**Input data**
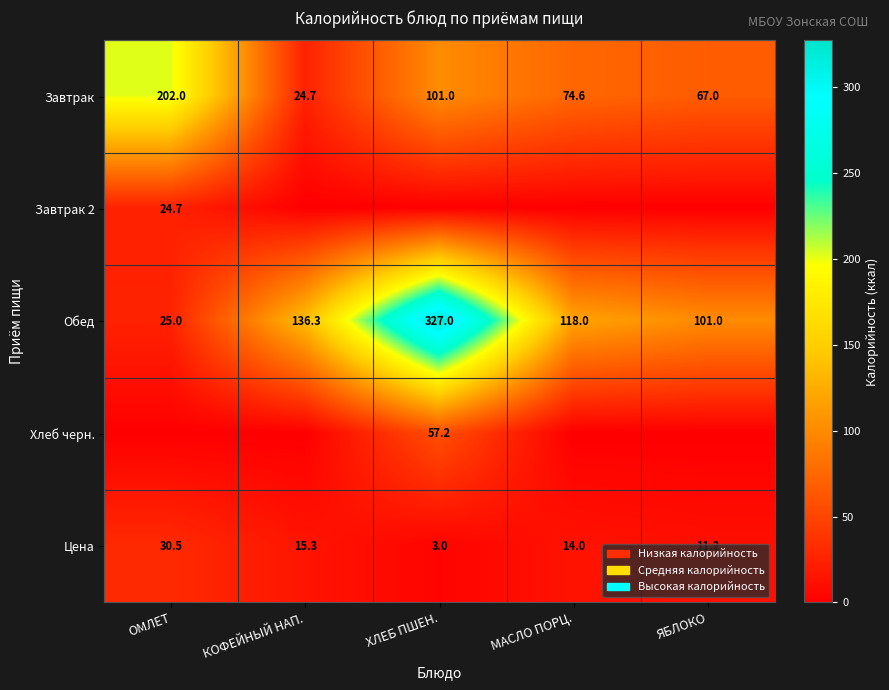

What is the difference between the second highest and second lowest values in the Цена series?

4.1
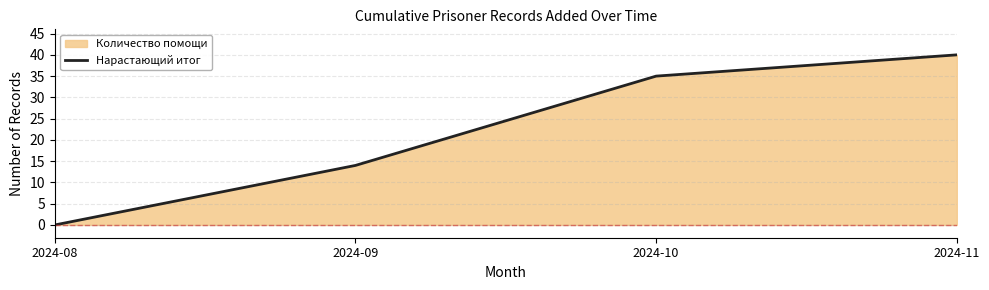

The chart shows a value of 61 at 2024-10. True or false?

False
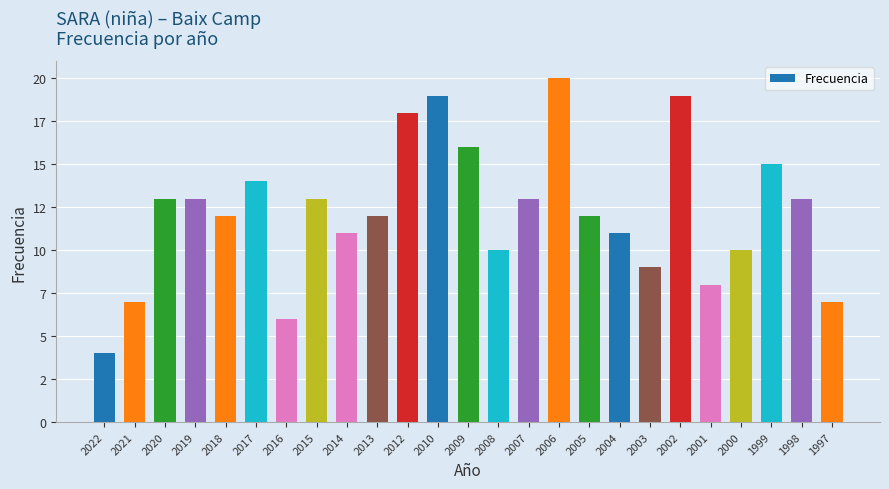

Are the bars horizontal?

No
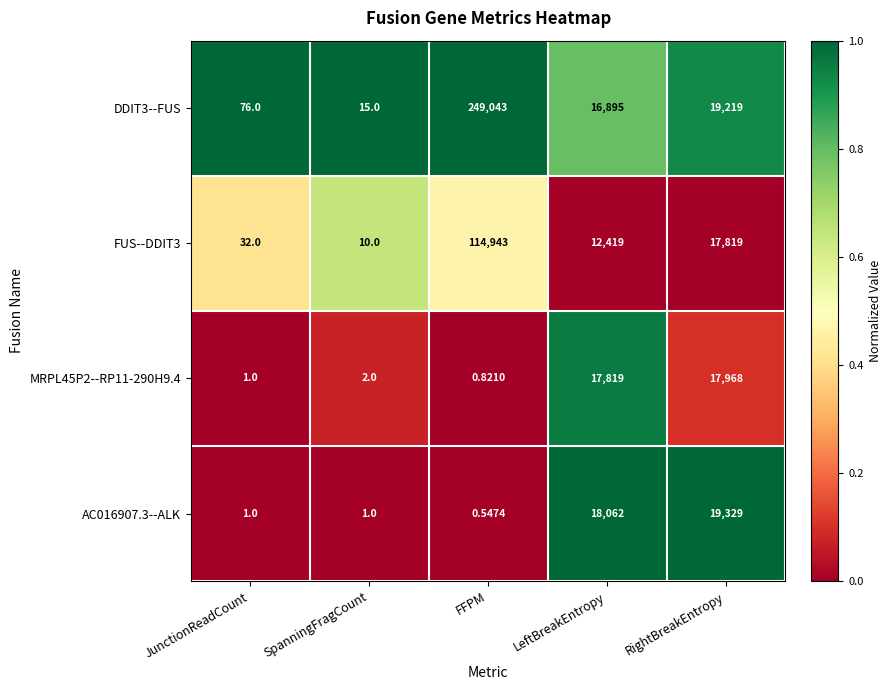

What is the maximum value shown in the chart?

249043.0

**What you should do**
Copy the lines above word for word, leaving out the pictures.

**Solution**
What is the difference between the second highest and second lowest values in the Цена series?

4.1

The chart shows a value of 61 at 2024-10. True or false?

False

Are the bars horizontal?

No

What is the maximum value shown in the chart?

249043.0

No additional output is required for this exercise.